Şimdi bunları düşünürken, Sema’nın yazdıklarını, romanlarını, anlatılarını okurkenki fikirlerimden cümleler geliyor aklıma. Onun büyük bir dağa yaslandığı, kendini, ötekini hiçbir yere koymadan herkes için olan o kadim cevhere, yukarıda bahsetmeye çalıştığım eşiğe olanca doğallığıyla yaklaşıp karıştığı fikri bende çok güçlü. Bildiği her şeyi yanında götürüyor, doğala, “kendi”ye en yakın bir varlıkla yaklaşıyor şeylere, özgünlüğü de elbet buradan geliyor. “Kendi olmak,” yukarıda bahsetmeye çalıştığım nedenlerle ve bu insan bilinciyle, Sema’nın dediği gibi “benlik bulamacı” ve “yekpare bir bilincin kırıkları” ile hiç kimse için mümkün değil ne yazık ki, çoktan bir diyalog olduk çünkü! Ama Sema’da her şeye karışmaya meyilli bir açıklık, bir kardeşlik, duygudaşlık, bir birlik duygusu var. “Bir yangının kül ettiğini bildiğim bütün bir mahlukatım. Hiçbir şeyi, fenalık ya da güzellik hiç fark etmez, dışarıdan seyredemeyecek kadar açım bu dünyaya. Bu öyle bir açlık ki, ancak çalıştığım, yazdığım, araştırdığım zaman kendimi doygun hissediyorum. Ben yangını seyredemem anne! Seyredip de ormanı kaplayan duman gibi gerçeği boğamam. Yangına şöylesi sokulup geri dönemem de.” Böyle diyor yokluğa doğru bir meyille, ancak ben çoğun o bulanıklığı gideren, o dumanı eliyle dağıtıp açıklığa kavuşturan, onaran bir hâl görmüşümdür Sema’da; ancak kadında görülebilecek bir merhametle.

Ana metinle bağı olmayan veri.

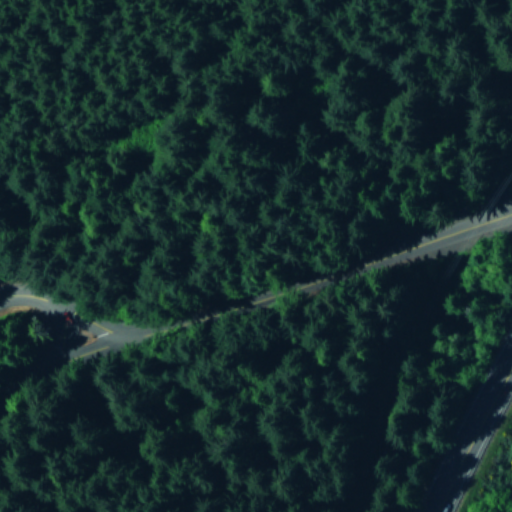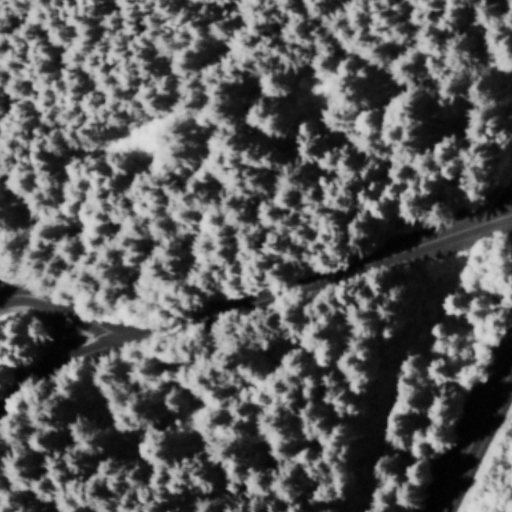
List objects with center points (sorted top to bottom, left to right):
road: (292, 279)
road: (42, 313)
road: (35, 376)
road: (467, 428)
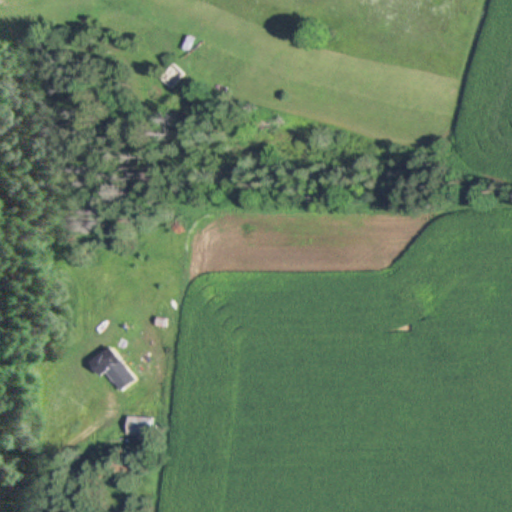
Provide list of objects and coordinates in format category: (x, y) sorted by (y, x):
building: (118, 371)
building: (140, 427)
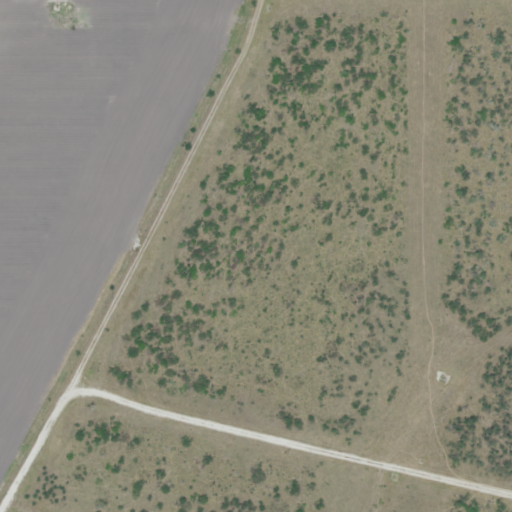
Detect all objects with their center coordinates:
road: (136, 249)
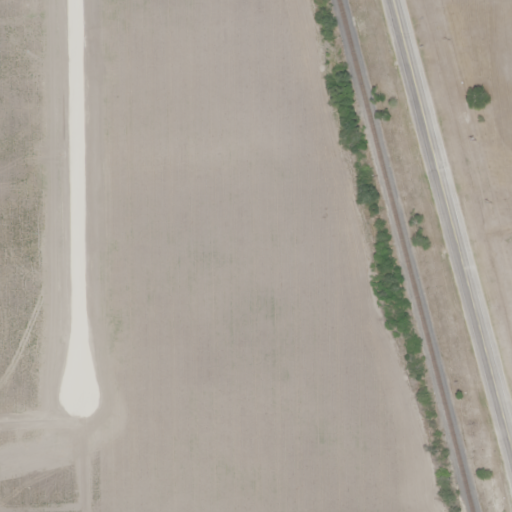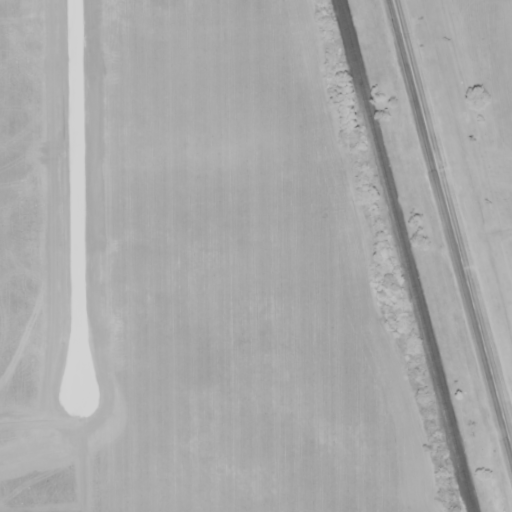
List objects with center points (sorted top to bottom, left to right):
park: (484, 93)
road: (77, 196)
road: (452, 225)
railway: (405, 256)
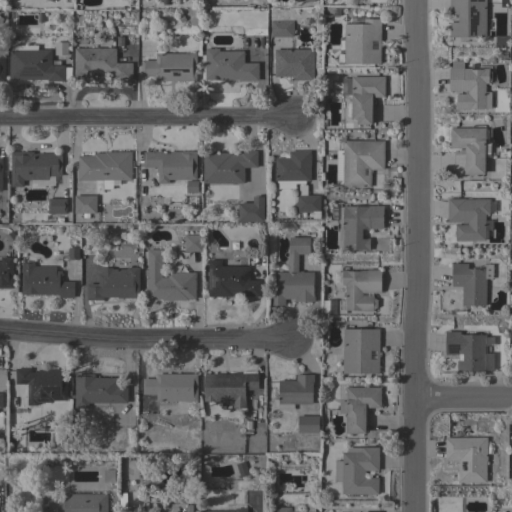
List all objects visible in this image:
building: (304, 0)
building: (306, 1)
building: (467, 18)
building: (468, 18)
building: (281, 28)
building: (361, 42)
building: (363, 42)
building: (99, 63)
building: (293, 63)
building: (294, 63)
building: (100, 64)
building: (33, 65)
building: (34, 65)
building: (228, 65)
building: (170, 66)
building: (229, 66)
building: (1, 67)
building: (172, 67)
building: (2, 68)
building: (468, 86)
building: (470, 86)
building: (365, 96)
building: (366, 96)
road: (148, 120)
building: (469, 147)
building: (472, 147)
building: (360, 161)
building: (361, 161)
building: (171, 164)
building: (172, 164)
building: (32, 166)
building: (103, 166)
building: (106, 166)
building: (226, 166)
building: (227, 166)
building: (292, 166)
building: (35, 168)
building: (293, 168)
building: (1, 174)
building: (0, 175)
building: (42, 182)
building: (307, 203)
building: (308, 203)
building: (84, 204)
building: (86, 204)
building: (55, 205)
building: (57, 205)
building: (251, 209)
building: (253, 210)
building: (467, 217)
building: (469, 217)
building: (358, 225)
building: (358, 225)
building: (511, 235)
building: (191, 242)
building: (193, 242)
building: (73, 253)
road: (419, 255)
building: (6, 272)
building: (6, 272)
building: (293, 276)
building: (294, 276)
building: (232, 278)
building: (43, 280)
building: (166, 280)
building: (168, 280)
building: (230, 280)
building: (45, 281)
building: (471, 282)
building: (114, 283)
building: (469, 283)
building: (115, 284)
building: (357, 288)
building: (361, 289)
road: (145, 342)
building: (465, 349)
building: (467, 349)
building: (359, 350)
building: (361, 350)
building: (42, 383)
building: (43, 384)
building: (171, 386)
building: (172, 386)
building: (229, 386)
building: (228, 387)
building: (295, 389)
building: (98, 390)
building: (99, 390)
building: (296, 391)
road: (465, 399)
building: (1, 400)
building: (0, 401)
building: (358, 406)
building: (359, 406)
building: (307, 423)
building: (308, 423)
building: (467, 457)
building: (468, 457)
building: (242, 469)
building: (356, 470)
building: (358, 470)
building: (109, 475)
building: (79, 503)
building: (79, 503)
building: (189, 508)
building: (288, 509)
building: (223, 510)
building: (230, 510)
building: (294, 510)
building: (369, 511)
building: (374, 511)
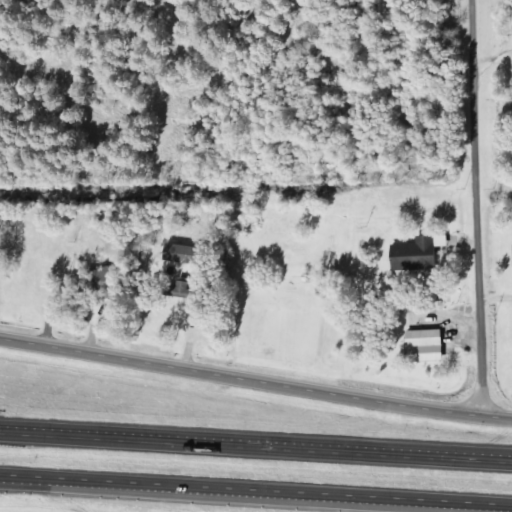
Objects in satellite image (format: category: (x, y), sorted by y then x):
road: (474, 208)
building: (414, 252)
building: (414, 252)
building: (511, 255)
building: (511, 255)
building: (96, 279)
building: (100, 281)
building: (175, 290)
building: (175, 290)
building: (420, 345)
building: (421, 346)
road: (255, 383)
road: (256, 447)
road: (256, 490)
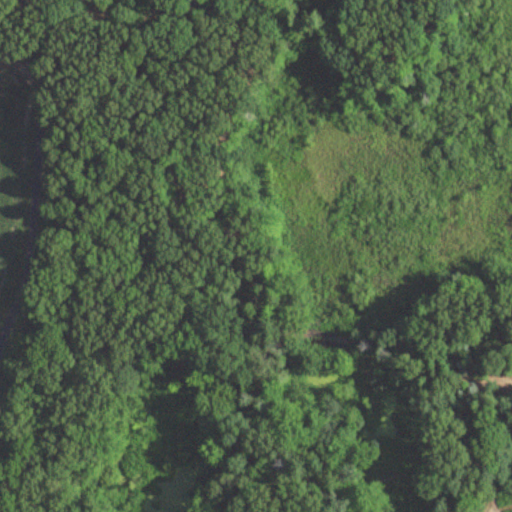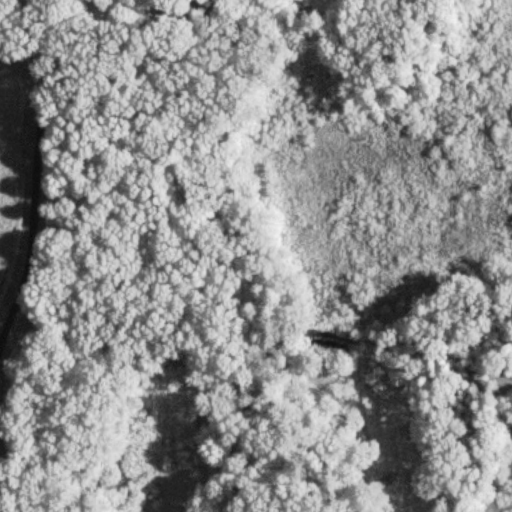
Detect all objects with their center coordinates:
road: (36, 174)
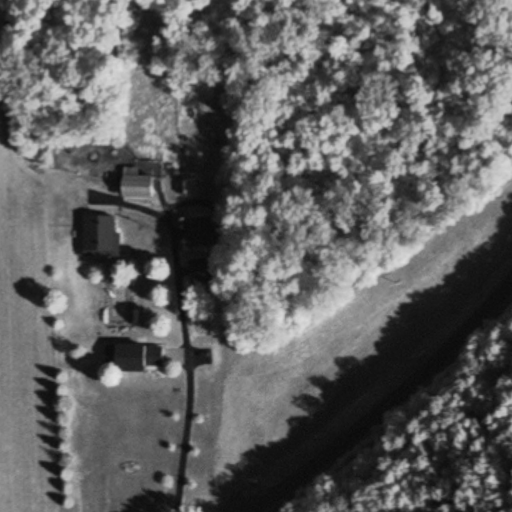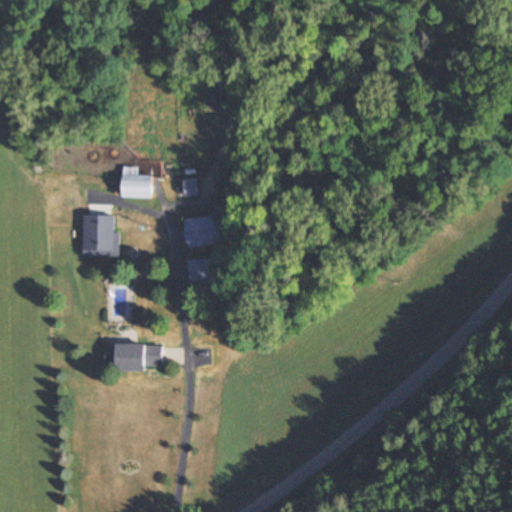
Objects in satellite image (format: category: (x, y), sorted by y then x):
building: (137, 184)
road: (133, 209)
building: (208, 230)
building: (101, 236)
building: (204, 271)
road: (189, 349)
building: (135, 358)
road: (396, 406)
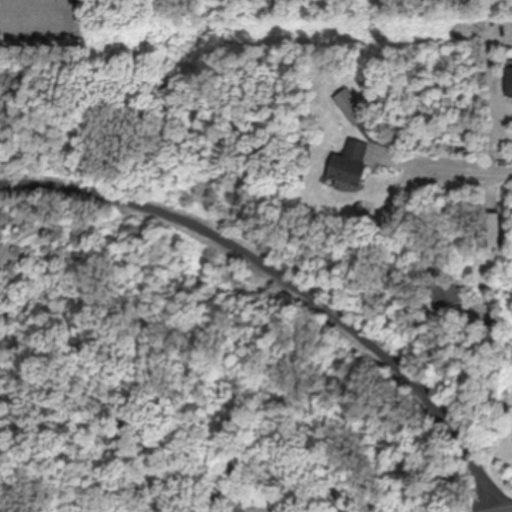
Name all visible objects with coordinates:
crop: (43, 14)
road: (463, 178)
road: (292, 287)
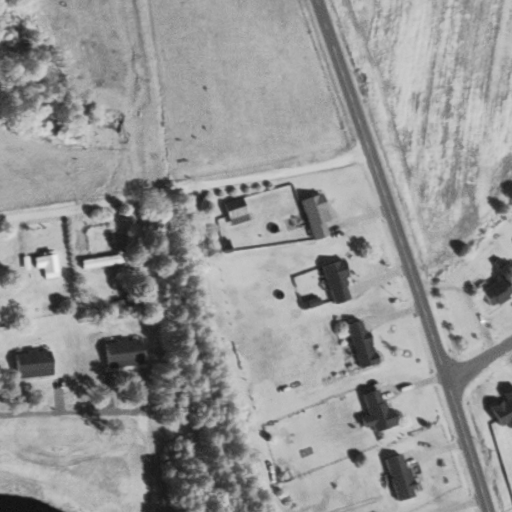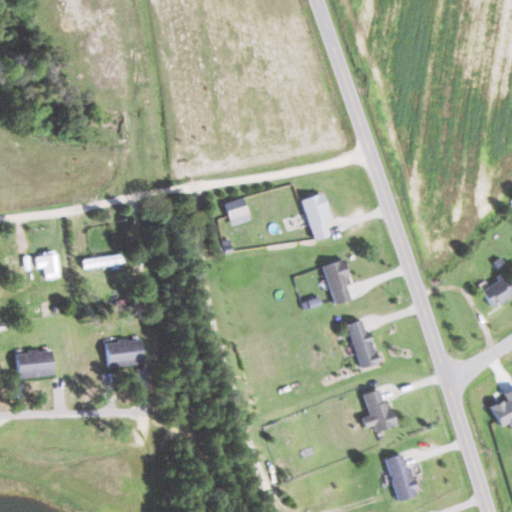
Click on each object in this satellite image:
road: (258, 178)
road: (76, 207)
building: (236, 211)
building: (316, 215)
road: (397, 255)
building: (47, 264)
building: (337, 282)
building: (497, 290)
building: (362, 342)
building: (123, 351)
building: (34, 362)
road: (477, 366)
building: (378, 410)
road: (63, 414)
building: (400, 475)
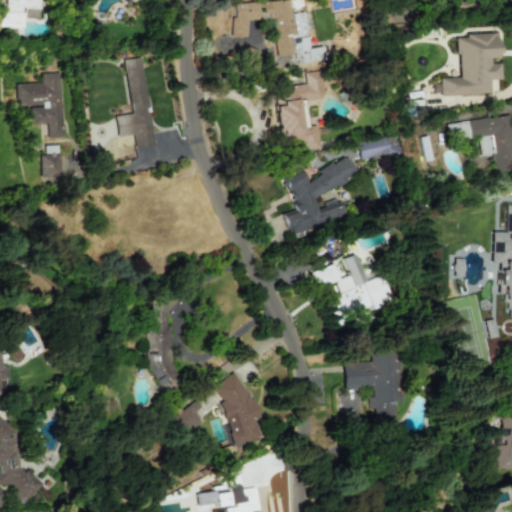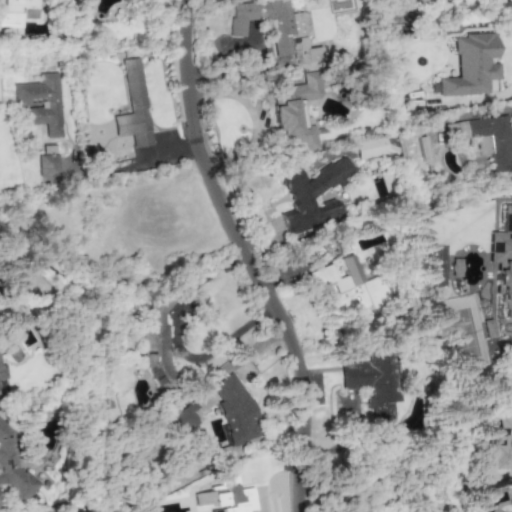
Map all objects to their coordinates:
building: (15, 11)
building: (275, 28)
building: (471, 66)
building: (299, 90)
building: (40, 102)
building: (134, 104)
road: (255, 120)
building: (297, 138)
building: (494, 139)
building: (482, 145)
building: (47, 165)
building: (312, 195)
road: (233, 257)
building: (503, 259)
building: (453, 269)
building: (349, 287)
road: (177, 341)
building: (158, 343)
building: (374, 384)
building: (234, 409)
building: (182, 418)
building: (503, 437)
building: (211, 496)
building: (241, 502)
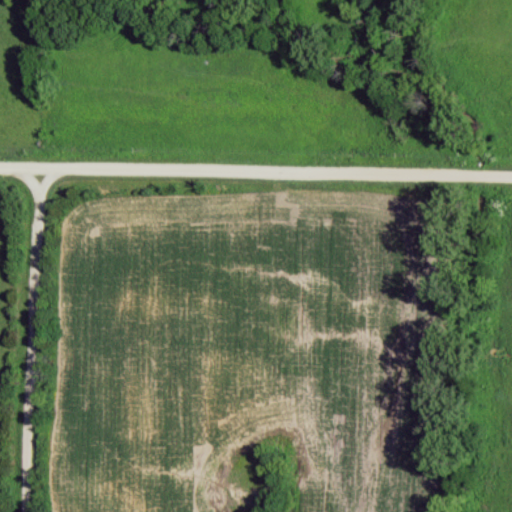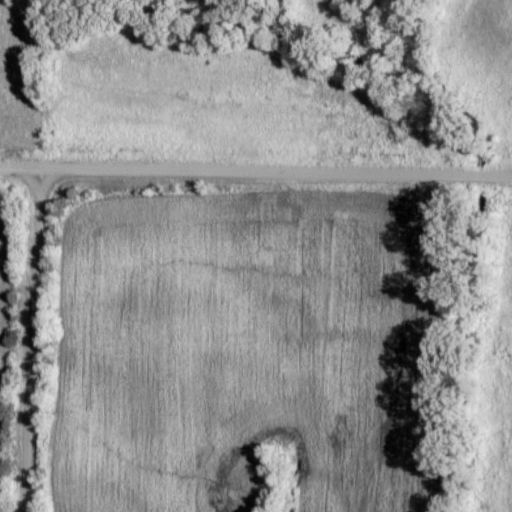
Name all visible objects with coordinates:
road: (255, 171)
road: (26, 342)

İşte, bu açıklık ve “kadim hissediş”e olan iştahı, açlığı, Sema’nın aynı zamanda büyük bir şiirin çeperine, eşiğine sürünmesini sağlıyor; şiiri bunca sevmesinin, şiirden bunca ummasının nedeni bu olsa gerek. Şiirsel sıfatı, düzyazıya olduğu kadar, şiire de hakaret gibi gelir bana. Sema’nın hâli, dili, yazmadan öncesinde de şiirlidir ve biliyoruz ki ona açık olan, gören, isteyen için şiir, iki ayrı ağacın yaprağının savrulurken birbirine değmesi, çocuğun annesinden su istemesi ve diğer başka her yerdedir. Demem o ki Sema, doğumunda babaannesinin diktiği incire kardeş olması gibi, şiire de kardeştir. Altı yaşındayken babaannesinden şiirin en büyük sırlarından birini almış, bundan asla iflah olmamış, aksine buna kanıp bunu büyütmüş bir âal: “Babaannem yeryüzündeki bütün şeylerin aynı özden olduğuna dair kadim bir yasa koymuştu önüme.”
Evet Sema, öyledir; “kaldırırız taşı/ çukuru boşalır bir yerde.”